Текст для чтения:
□ □ □

И Пунин такой молодой

Анна Толстова о книге «В борьбе за новейшее искусство»

«Энциклопедия русского авангарда» выпустила долгожданную книгу «В борьбе за новейшее искусство» Николая Пунина. Она меняет стереотипные представления о Николае Николаевиче Пунине (1888–1953) — «муже Ахматовой» в глазах широкой публики и «выдающемся искусствоведе» в глазах публики профессиональной

«Говорят: факт — нахал; верно; но нахалов вежливо выводят за двери; мы в особенности хорошо знаем, какими приемами выводят факты за двери; без этого мы не могли бы быть участниками Революции. Словом, я хочу только сказать, что не собираюсь быть объективным и что изложенное ниже развитие событий, если и может быть названо историей, то только в том смысле, что „историю" эту делали мы; мы же и объясняем, как и для чего ее делали»,— предупреждает Пунин в самом начале книги, которая долгое время оставалась для посвященных чем-то вроде второй части Аристотелевой «Поэтики». Что Пунин в конце 1920-х — начале 1930-х написал не то мемуары о петроградской художественной жизни революционных лет, не то крайне субъективную историю того, в чем не просто «принимал участие», но что — не только в качестве начальника Петроградского ИЗО Наркомпроса, комиссара Эрмитажа и Русского музея, редактора «Искусства коммуны», но и как художник в широком смысле слова — непосредственно делал, было смутно известно. Бойцы вспоминали минувшие дни: Виктор Шкловский сводил свои «гамбургские счеты», Бенедикт Лившиц успел издать «Полутораглазого стрельца», а Пунину не повезло — его «Искусство и Революция» не вышла ни в ИЗОГИЗе, несмотря на все старания Николая Харджиева, служившего там в редакторах, ни в других издательствах. Отдельные фрагменты пунинских воспоминаний — особенно часто про «Квартиру №5» — публиковались начиная с перестроечных лет, но целиком они еще не издавались никогда.

□ □ □

Показанные строки:
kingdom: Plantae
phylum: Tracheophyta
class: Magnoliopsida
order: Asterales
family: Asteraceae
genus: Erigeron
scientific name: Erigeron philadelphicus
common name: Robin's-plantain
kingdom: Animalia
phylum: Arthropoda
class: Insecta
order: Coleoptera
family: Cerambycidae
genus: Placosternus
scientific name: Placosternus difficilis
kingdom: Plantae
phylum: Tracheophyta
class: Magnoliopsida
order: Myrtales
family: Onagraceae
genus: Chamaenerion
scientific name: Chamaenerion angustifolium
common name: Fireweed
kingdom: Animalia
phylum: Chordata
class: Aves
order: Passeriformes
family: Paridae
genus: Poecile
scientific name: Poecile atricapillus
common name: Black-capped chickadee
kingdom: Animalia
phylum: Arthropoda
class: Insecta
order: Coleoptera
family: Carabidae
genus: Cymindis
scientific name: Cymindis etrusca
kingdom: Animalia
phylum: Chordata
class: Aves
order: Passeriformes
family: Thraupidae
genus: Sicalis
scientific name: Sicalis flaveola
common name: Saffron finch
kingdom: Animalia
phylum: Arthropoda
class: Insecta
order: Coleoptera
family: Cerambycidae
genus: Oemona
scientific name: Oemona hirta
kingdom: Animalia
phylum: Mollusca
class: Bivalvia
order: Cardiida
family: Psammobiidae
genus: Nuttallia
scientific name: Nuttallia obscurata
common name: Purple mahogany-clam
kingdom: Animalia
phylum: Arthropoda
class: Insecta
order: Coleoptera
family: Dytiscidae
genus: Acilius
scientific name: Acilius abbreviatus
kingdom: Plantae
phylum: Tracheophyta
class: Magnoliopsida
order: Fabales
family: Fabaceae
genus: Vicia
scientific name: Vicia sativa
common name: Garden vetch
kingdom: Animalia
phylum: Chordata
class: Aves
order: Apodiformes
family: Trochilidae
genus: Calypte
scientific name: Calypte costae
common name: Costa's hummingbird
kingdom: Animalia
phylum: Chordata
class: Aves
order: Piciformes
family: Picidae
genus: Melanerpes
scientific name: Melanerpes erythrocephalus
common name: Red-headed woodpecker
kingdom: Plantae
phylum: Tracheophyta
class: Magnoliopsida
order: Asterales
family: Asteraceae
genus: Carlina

□ □ □

Письменные задания:
**1.** Когда, согласно тексту о книге Пунина, Пунин написал свои воспоминания?
**2.** Почему, по словам самого Пунина из текста о книге Пунина, изложенное в его книге можно назвать историей лишь в особом смысле? Ответьте в одном–трех предложениях.
**3.** Перечислите все должности и роли, в которых, согласно тексту о книге Пунина, Пунин непосредственно делал петроградскую художественную жизнь революционных лет.
Отвечайте, опираясь только на текст о книге Пунина.

Список ответов:
**1.** В конце 1920-х — начале 1930-х годов.

**2.** Эту «историю» делали сами Пунин и его соратники, и они же объясняют, как и для чего ее делали. Поэтому Пунин прямо предупреждает, что не собирается быть объективным.

**3.**
- начальник Петроградского ИЗО Наркомпроса
- комиссар Эрмитажа и Русского музея
- редактор «Искусства коммуны»
- художник в широком смысле слова